Skip to content

Distribution Libraries

Mateo Velásquez-Giraldo edited this page Jun 1, 2022 · 5 revisions

This wiki page is for analysis of Python libraries for representing and manipulating probability distributions, and comparing them with anticipated HARK requirements.

Libraries

This is a list of Python libraries that represent probability distributions.

Features

This is a list of features we want for our representation of distributions in HARK.

  • Discretization. A flexible way of discretizing a continuous distribution. The resulting discretized object should know (reference) its original continuous distribution as well as its discretization method and parameters, so that the discretization can be reproduced at will. #1091
  • Exact match sampling. An alternative way of drawing from a distribution. Rather than sample all N points from the distribution IID, instead enforce that the histogram of the N drawn points matches the probability density function of the discretized distribution exactly. This 'exact match sample' will have the same mean as the original distribution, but a (very slightly) lower variance. See #937
  • Building Distributions.
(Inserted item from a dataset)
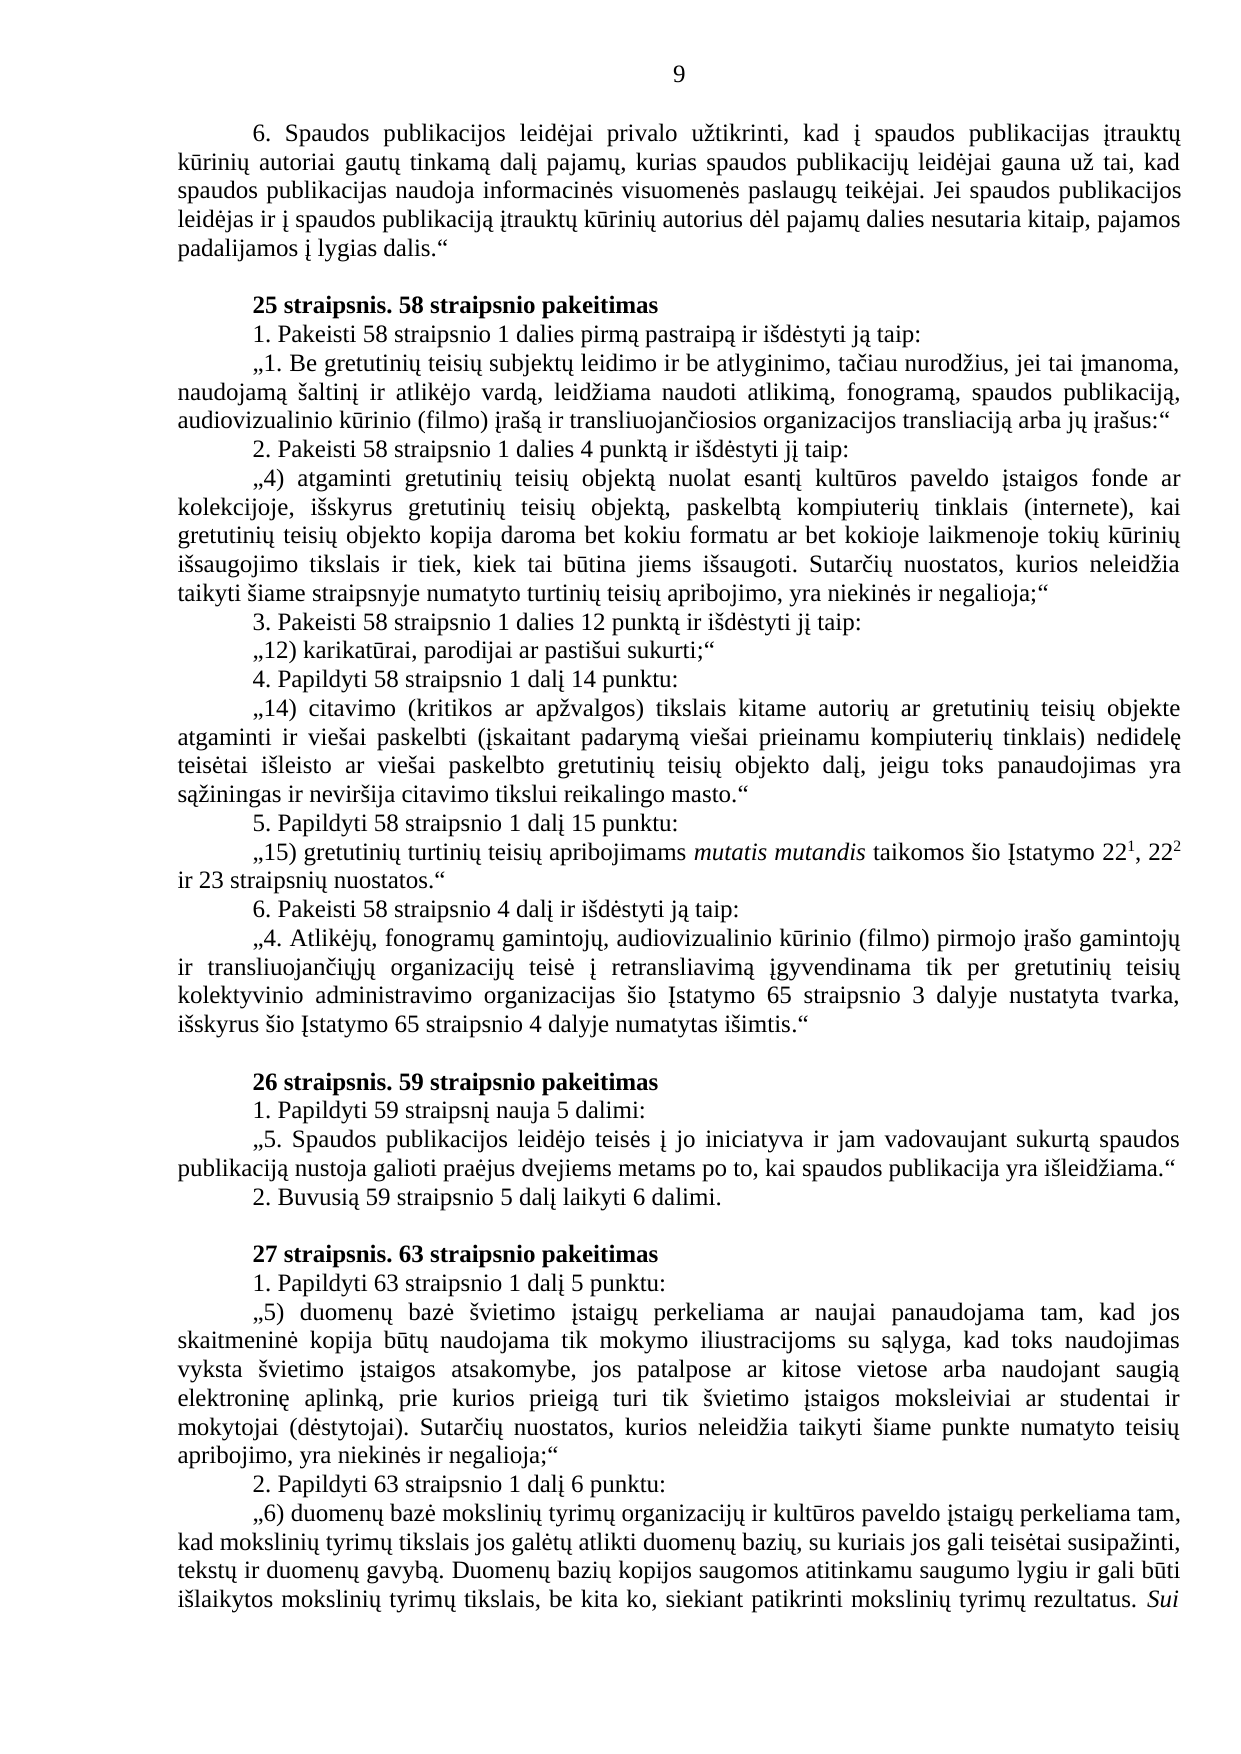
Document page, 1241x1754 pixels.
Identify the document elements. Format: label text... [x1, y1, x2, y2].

We would like to be able to build distributions from combinations of other distributions, as can be done with the bijection capability of TensorFlow or the similar capabilities in sympy and Mathematica.
  • Expectation calculation. We have some code in HARK for computing expectations, but it would be even better if this were provided by a library. If x and y are HARKDistribution objects, and expr is an expression that is a function of x and y,
    • Expectation(expr, [x,y])
    • This will require the HARKDistribution class to contain the necessary information to compute the expectation, like whether x and y are multivariate distributions, whether they are an analytical continuous distribution or a discrete distribution, etc.
    • Alternative syntax choices are possible; we want as much as possible to use existing tools
  • Marginal distributions from multivariate. For multivariate distributions, the ability to get the marginal distribution factored out. See #1114
  • Markov processes. Some models depend on representations of Markov processes, which are essentially conditional probability distributions. Ideally, this would be an extension of the Distribution representation. See #928
    • We already have some code that calculates an approximating Markov transition matrix for problems whose stochastic shocks are discrete distributions and whose state variables are continuous
    • Ideally this could be accomplished with a syntax something like this:
      • matrix_object = Matricize(next_state_expr,[x,y],next_state_gridpoints)
      • next_state_expr is some expression explaining how the distributions x and y map into some next state
      • the next state need not be x and y (though it will be for a Markov process

Notes on the revision of the libraries

@Mv77: A quick look over the libraries that have been put forward reveals that the stats community does not seem to use the term ''discretization'', or at least not with the same meaning we are using here. I think the analogue to what we are looking for is ''quadratures''.